===== Input for this task =====
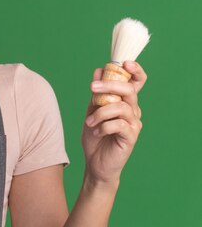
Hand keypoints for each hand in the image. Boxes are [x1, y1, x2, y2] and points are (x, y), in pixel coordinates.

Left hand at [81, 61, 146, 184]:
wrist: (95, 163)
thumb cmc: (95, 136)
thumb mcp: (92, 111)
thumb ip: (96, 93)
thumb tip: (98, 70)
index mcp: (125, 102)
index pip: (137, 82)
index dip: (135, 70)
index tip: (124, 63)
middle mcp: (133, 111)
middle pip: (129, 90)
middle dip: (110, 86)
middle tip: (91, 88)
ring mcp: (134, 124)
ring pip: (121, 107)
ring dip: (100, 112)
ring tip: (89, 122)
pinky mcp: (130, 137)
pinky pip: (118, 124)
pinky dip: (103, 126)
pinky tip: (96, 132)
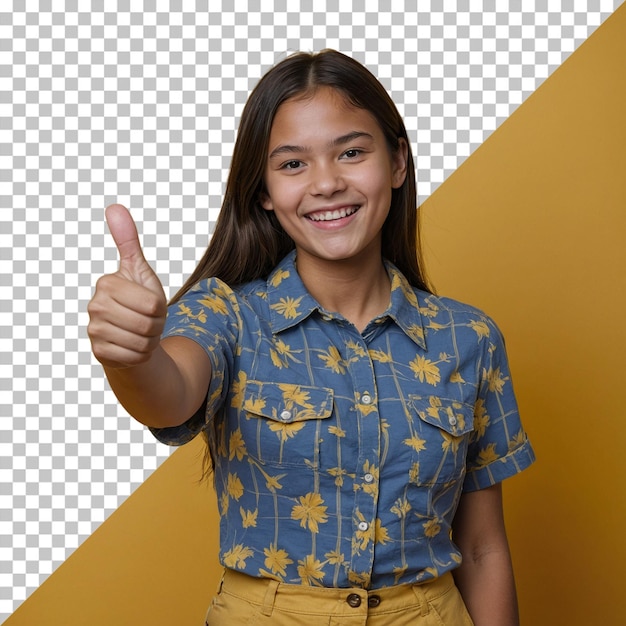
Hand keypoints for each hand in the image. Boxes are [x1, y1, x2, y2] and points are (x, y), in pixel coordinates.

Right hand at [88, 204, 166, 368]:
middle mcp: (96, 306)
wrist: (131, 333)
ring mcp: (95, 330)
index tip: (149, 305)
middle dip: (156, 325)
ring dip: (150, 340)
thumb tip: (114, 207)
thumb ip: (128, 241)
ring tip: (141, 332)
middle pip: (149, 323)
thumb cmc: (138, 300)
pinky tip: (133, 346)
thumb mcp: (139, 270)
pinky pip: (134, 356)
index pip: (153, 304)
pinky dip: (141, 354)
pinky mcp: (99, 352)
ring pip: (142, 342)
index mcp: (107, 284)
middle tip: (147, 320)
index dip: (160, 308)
=====
===== Input for this task =====
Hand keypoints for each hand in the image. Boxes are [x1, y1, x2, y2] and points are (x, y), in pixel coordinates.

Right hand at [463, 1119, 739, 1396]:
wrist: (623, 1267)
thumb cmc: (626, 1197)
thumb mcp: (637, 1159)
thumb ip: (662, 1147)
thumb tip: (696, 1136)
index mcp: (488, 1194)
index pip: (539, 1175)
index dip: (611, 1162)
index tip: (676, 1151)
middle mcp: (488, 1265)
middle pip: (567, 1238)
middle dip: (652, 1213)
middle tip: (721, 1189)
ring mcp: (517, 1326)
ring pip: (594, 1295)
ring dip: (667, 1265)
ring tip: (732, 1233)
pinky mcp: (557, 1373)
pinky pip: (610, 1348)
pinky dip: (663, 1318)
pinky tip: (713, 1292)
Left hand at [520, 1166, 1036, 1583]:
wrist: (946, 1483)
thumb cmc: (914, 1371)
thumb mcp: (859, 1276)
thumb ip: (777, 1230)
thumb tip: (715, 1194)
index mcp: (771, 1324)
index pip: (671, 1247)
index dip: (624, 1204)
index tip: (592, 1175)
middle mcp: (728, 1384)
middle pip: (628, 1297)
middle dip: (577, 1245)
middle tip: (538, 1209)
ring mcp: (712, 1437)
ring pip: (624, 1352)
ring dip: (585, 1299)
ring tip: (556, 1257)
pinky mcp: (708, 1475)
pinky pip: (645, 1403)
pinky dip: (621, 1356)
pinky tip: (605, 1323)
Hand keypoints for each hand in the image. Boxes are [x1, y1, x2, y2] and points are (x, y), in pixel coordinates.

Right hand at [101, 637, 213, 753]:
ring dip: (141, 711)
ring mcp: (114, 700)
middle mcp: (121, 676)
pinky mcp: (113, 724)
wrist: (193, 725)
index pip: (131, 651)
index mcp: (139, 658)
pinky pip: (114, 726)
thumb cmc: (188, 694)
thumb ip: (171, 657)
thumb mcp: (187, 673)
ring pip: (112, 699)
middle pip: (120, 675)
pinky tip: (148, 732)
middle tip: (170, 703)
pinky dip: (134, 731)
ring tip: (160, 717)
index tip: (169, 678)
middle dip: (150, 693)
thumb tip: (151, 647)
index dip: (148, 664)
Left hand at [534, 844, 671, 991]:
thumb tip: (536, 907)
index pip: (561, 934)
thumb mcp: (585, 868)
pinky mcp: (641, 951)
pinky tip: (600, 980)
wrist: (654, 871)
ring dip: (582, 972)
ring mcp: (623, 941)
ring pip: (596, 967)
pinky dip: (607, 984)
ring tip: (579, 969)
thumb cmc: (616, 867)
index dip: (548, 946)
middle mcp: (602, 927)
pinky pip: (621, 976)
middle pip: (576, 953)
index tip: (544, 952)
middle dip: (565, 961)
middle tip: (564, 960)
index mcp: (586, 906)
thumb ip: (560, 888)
=====
_What to produce_
Looking at the records above, return exactly the lines from the line with "index mcp: (488, 1194)" to the line with "pinky tip: (605, 1323)", both ends included.

_Response area_
index mcp: (488, 1194)
index pip: (539, 1175)
index dip: (611, 1162)
index tip: (676, 1151)
middle mcp: (488, 1265)
middle pip: (567, 1238)
middle dip: (652, 1213)
middle tip: (721, 1189)
ring mcp: (517, 1326)
ring pip: (594, 1295)
ring dip: (667, 1265)
ring tip: (732, 1233)
pinky mcp: (557, 1373)
pinky pip: (610, 1348)
pinky dip: (663, 1318)
pinky tip: (713, 1292)
Left hand at [520, 1166, 1036, 1583]:
wrist: (946, 1483)
thumb cmc: (914, 1371)
thumb mcp: (859, 1276)
thumb ip: (777, 1230)
thumb tip: (715, 1194)
index mcp: (771, 1324)
index pip: (671, 1247)
index dip: (624, 1204)
index tip: (592, 1175)
middle mcp: (728, 1384)
middle pip: (628, 1297)
middle dip: (577, 1245)
middle tip: (538, 1209)
ring mcp: (712, 1437)
ring pip: (624, 1352)
ring dip: (585, 1299)
ring tip: (556, 1257)
pinky mcp: (708, 1475)
pinky pip: (645, 1403)
pinky dip: (621, 1356)
pinky tip: (605, 1323)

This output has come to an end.